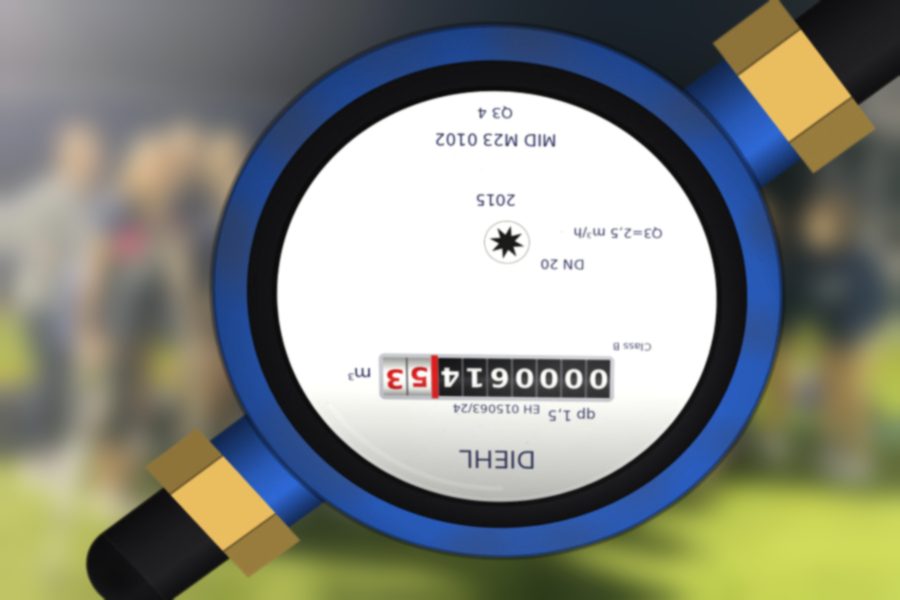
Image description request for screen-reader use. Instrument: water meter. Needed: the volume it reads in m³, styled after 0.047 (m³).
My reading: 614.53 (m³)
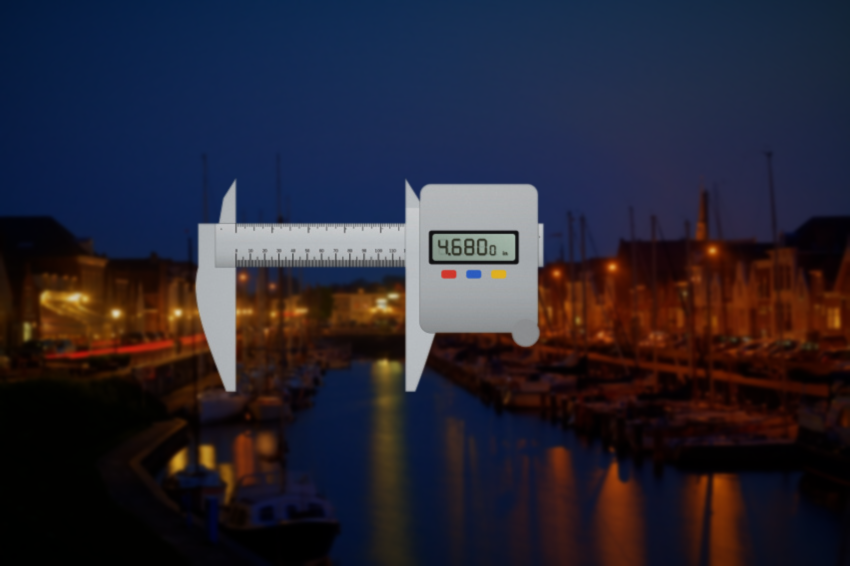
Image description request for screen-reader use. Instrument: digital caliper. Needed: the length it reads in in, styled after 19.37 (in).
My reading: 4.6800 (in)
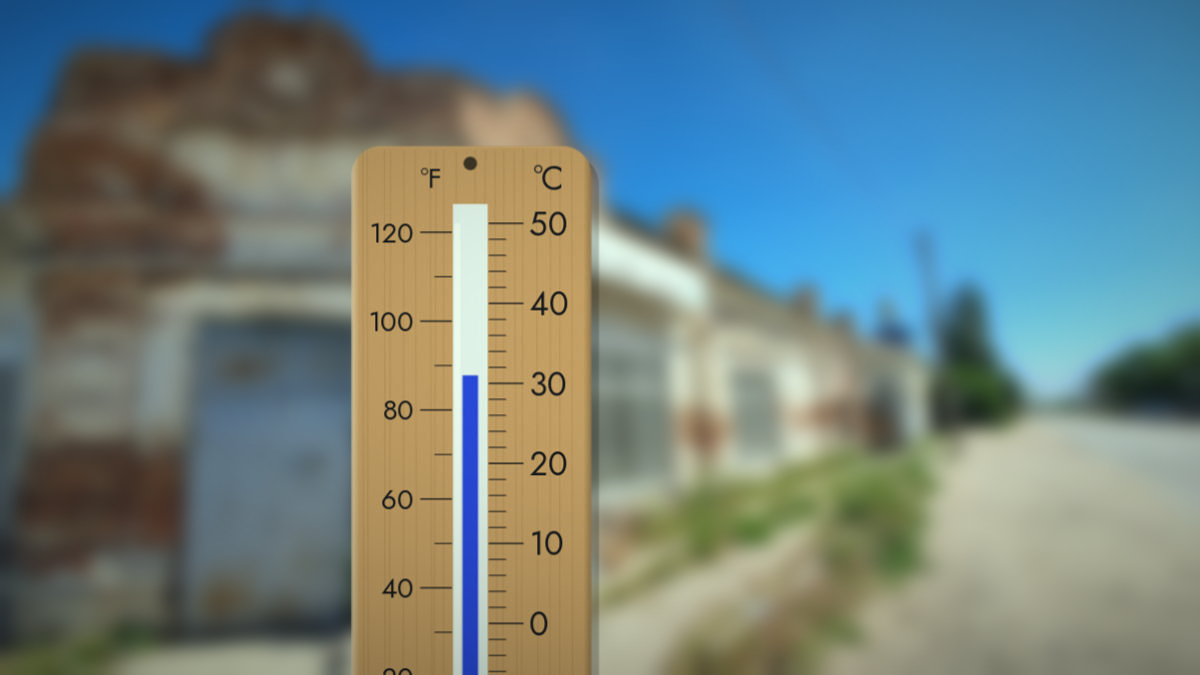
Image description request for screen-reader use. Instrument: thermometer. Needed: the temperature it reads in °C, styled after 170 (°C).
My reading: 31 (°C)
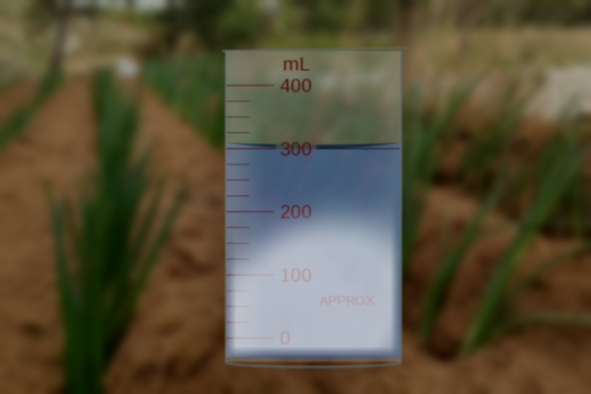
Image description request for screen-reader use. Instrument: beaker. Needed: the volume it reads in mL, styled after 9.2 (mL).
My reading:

******************************

## What you will do
Copy the lines above word for word, beginning at the line that contains "after 19.37 (in)." and continuing through the last line, with both ends included. Leave out the pictures.

## Result for this exercise
Image description request for screen-reader use. Instrument: digital caliper. Needed: the length it reads in in, styled after 19.37 (in).
My reading: 4.6800 (in)
Image description request for screen-reader use. Instrument: thermometer. Needed: the temperature it reads in °C, styled after 170 (°C).
My reading: 31 (°C)
Image description request for screen-reader use. Instrument: beaker. Needed: the volume it reads in mL, styled after 9.2 (mL).
My reading:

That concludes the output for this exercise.